*Problem*
Copy out every item below word for word, leaving out the pictures.

══════════

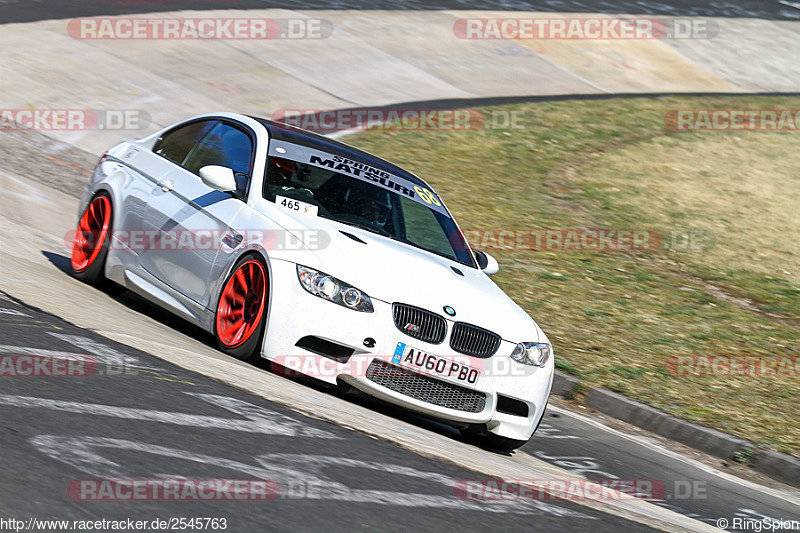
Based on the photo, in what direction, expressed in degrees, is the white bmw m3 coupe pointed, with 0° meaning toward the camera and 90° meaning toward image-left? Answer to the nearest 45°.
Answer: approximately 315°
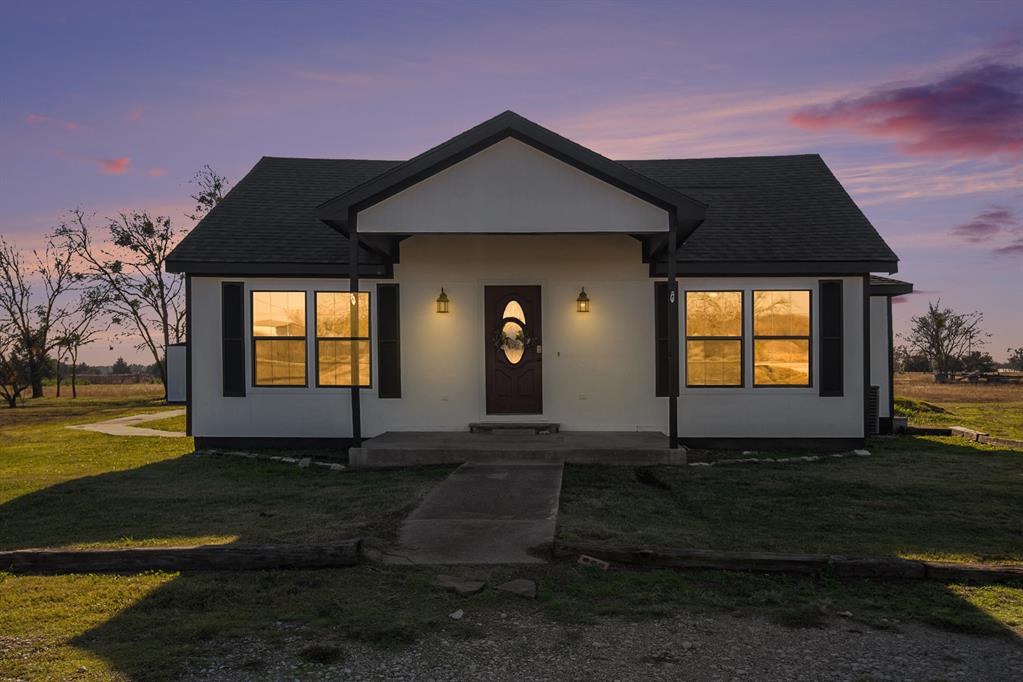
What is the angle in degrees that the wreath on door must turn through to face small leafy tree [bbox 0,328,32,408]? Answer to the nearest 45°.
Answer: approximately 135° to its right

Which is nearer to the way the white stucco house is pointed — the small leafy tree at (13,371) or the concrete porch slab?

══════════

*Expected output*
Based on the photo, in what direction, expressed in degrees, is the white bmw m3 coupe pointed, with 0° meaning toward the camera and 90° meaning toward image-left? Answer to the nearest 45°.
Answer: approximately 315°
What is the angle in degrees that the wreath on door must turn through to face small leafy tree [bbox 0,328,32,408]? Answer to the nearest 45°.
Answer: approximately 135° to its right

Which is nearer to the way the white stucco house is pointed — the small leafy tree at (13,371) or the concrete porch slab?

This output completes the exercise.